Japanese tourists are the kind of visitors that Hawaii wants and are respectful to the environment and appreciate Native Hawaiian culture, with more hula dancers in Japan — over 3 million — than even in Hawaii, Ige said.

Japanese hula dancers want to learn directly from Hawaii kumu hula and “in the most authentic ways they can,” he said.

He called the return of Japanese visitors “a priority.”

He plans to meet with Japanese travel partners and cabinet members — and possibly Prime Minister Fumio Kishida himself — during an upcoming six-day trip.
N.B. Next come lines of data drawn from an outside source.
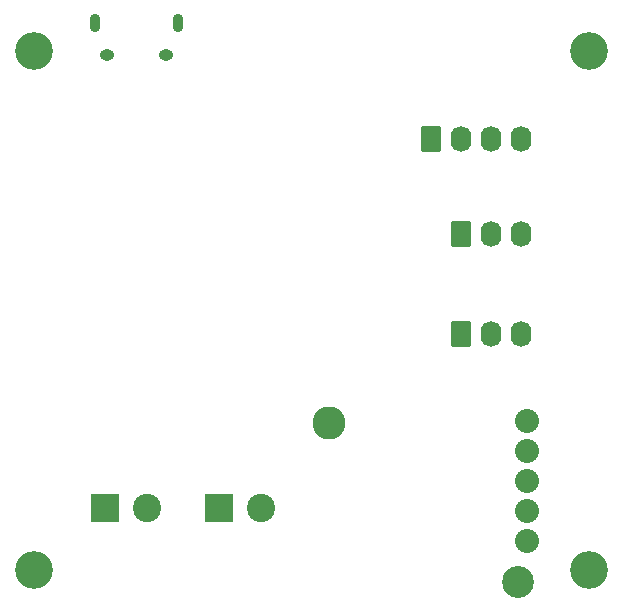
<source format=gbr>
%TF.GenerationSoftware,KiCad,Pcbnew,(6.0.0-0)*%
%TF.CreationDate,2022-12-05T10:13:43-05:00*%
%TF.ProjectId,Dome_Logics_V1,446f6d65-5f4c-46f6-9769-63735f56312e,rev?*%
%TF.SameCoordinates,Original*%
%TF.FileFunction,Soldermask,Bot*%
%TF.FilePolarity,Negative*%
%FSLAX46Y46*%
G04 Gerber Fmt 4.6, Leading zero omitted, Abs format (unit mm)*
G04 Created by KiCad (PCBNEW (6.0.0-0)) date 2022-12-05 10:13:43*
%MOMM*%
%LPD*%
G01*
G04 APERTURE LIST*
G04 Aperture macros list*
%AMRoundRect*
0 Rectangle with rounded corners*
0 $1 Rounding radius*
0 $2 $3 $4 $5 $6 $7 $8 $9 X,Y pos of 4 corners*
0 Add a 4 corners polygon primitive as box body*
4,1,4,$2,$3,$4,$5,$6,$7,$8,$9,$2,$3,0*
0 Add four circle primitives for the rounded corners*
1,1,$1+$1,$2,$3*
1,1,$1+$1,$4,$5*
1,1,$1+$1,$6,$7*
1,1,$1+$1,$8,$9*
0 Add four rect primitives between the rounded corners*
20,1,$1+$1,$2,$3,$4,$5,0*
20,1,$1+$1,$4,$5,$6,$7,0*
20,1,$1+$1,$6,$7,$8,$9,0*
20,1,$1+$1,$8,$9,$2,$3,0*%
G04 Aperture macros list end*
%ADD10RoundRect,0.250000X-0.620000X-0.845000X0.620000X-0.845000X0.620000X0.845000X-0.620000X0.845000X0*%
%ADD11O,1.740000X2.190000*%
%ADD12R,2.400000X2.400000*%
%ADD13C,2.400000*%
%ADD14C,3.200000*%
%ADD15C,2.039200*%
%ADD16C,2.703200*%
%ADD17C,2.803200*%
%ADD18O,1.250000X0.950000*%
%ADD19O,0.890000X1.550000*%
G04 APERTURE END LIST*
D10*
%TO.C,J2*%
X121636000Y-92266000D03*
D11*
X124176000Y-92266000D03*
X126716000Y-92266000D03*
X129256000Y-92266000D03*
%TD*%
D12*
%TO.C,J7*%
X94054000Y-123470000D03*
D13*
X97554000Y-123470000D03*
%TD*%
D14*
%TO.C,REF\u002A\u002A*%
X88000000Y-84762000D03*
%TD*%
D10*
%TO.C,J12*%
X124176000Y-108774000D03*
D11*
X126716000Y-108774000D03*
X129256000Y-108774000D03*
%TD*%
D14*
%TO.C,REF\u002A\u002A*%
X135000000Y-84762000D03*
%TD*%
%TO.C,REF\u002A\u002A*%
X135000000Y-128762000D03*
%TD*%
D15*
%TO.C,U6*%
X129792000Y-126264000D03*
X129792000Y-123724000D03*
X129792000Y-121184000D03*
X129792000Y-118644000D03*
X129792000Y-116104000D03*
D16*
X128962000Y-129794000D03*
D17*
X112962000Y-116294000D03*
%TD*%
D12*
%TO.C,J5*%
X103714000Y-123470000D03*
D13*
X107214000Y-123470000D03*
%TD*%
D14*
%TO.C,REF\u002A\u002A*%
X88000000Y-128762000D03*
%TD*%
D10*
%TO.C,J3*%
X124176000Y-100306000D03*
D11*
X126716000Y-100306000D03*
X129256000Y-100306000D03*
%TD*%
D18*
%TO.C,J1*%
X94180000Y-85158000D03*
D19*
X100180000Y-82458000D03*
X93180000Y-82458000D03*
D18*
X99180000Y-85158000D03*
%TD*%
M02*

</source>
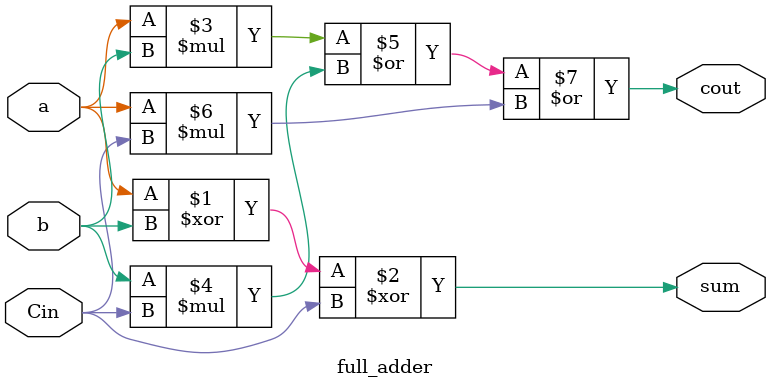
<source format=v>
module full_adder(
    input a,
    input b,
    input Cin,
    output sum,
    output cout
    );
    
    assign sum = a ^ b ^ Cin;
    assign cout = (a * b) |  (b * Cin) | (a * Cin);
    
endmodule

</source>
Asked about hotly debated bills that passed the Legislature on Tuesday, Ige said his administration will need to study details of the plan to increase the state’s minimum wage and a new governance structure for Mauna Kea before deciding whether he should sign or veto them.

Ige said he supported raising the state’s $10.10 an hour minimum wage four years ago and said the latest proposal “is long overdue.”

And he supports a change in Mauna Kea management.

The final bill heading to his desk “introduces the notion of mutual stewardship,” Ige said. “We’ve been searching for ways to manage Mauna Kea better.”

But the new plan will likely face a court challenge and the final draft includes new language that the state supports astronomy — a statement that led to debate in both the House and Senate floors on Tuesday.